Summary

  • The ease with which you can localize a program's user interface is a good indication of whether the underlying code is properly internationalized.
  • Win32 resource files are a convenient mechanism for isolating, editing, and compiling the localizable elements of a program's user interface. To create a different language edition of a program, you need only change the resources.
  • The Win32 SDK contains tools for creating, editing, and compiling resources. Microsoft Visual C++ 2 integrates these tools into a single editing environment.
  • Win32 resource strings are compiled into Unicode format, but the .RC file format is still commonly expressed in Windows character sets. You can compile multilingual resources encompassing different character sets using the RC compiler that comes with the Win32 SDK.
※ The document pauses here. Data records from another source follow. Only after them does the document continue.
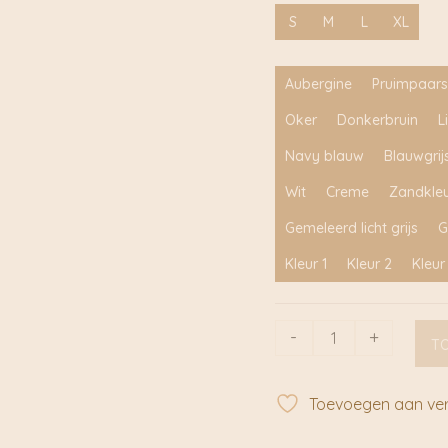
S
M
L
XL
Aubergine
Pruimpaars
Oker
Donkerbruin
L
Navy blauw
Blauwgrij
Wit
Creme
Zandkle
Gemeleerd licht grijs
G
Kleur 1
Kleur 2
Kleur
Hysop-
-
+
T
oker
|
Radijsje
Toevoegen aan verl
aantal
  • A good localization tool for an ongoing project tracks when developers add, change, or delete user interface elements in the application. It also minimizes common mistakes made by translators and provides context information and database suggestions to increase translation accuracy and speed.
  • Designing your native-language dialog boxes with room to spare minimizes time spent resizing them.
  • Message tables conveniently store alert and error messages that contain more than one replacement parameter. Message tables can contain text in multiple languages and character sets.
  • You should store localizable constants, but not strings, in RCDATA resources.
  • Because resources in Win32 are indexed by language as well as by type and name, you can compile multiple-language resources in a single executable or into separate DLLs and switch the language of your program's user interface at run time.
  • A version stamp can be used to declare which languages a given executable or DLL supports.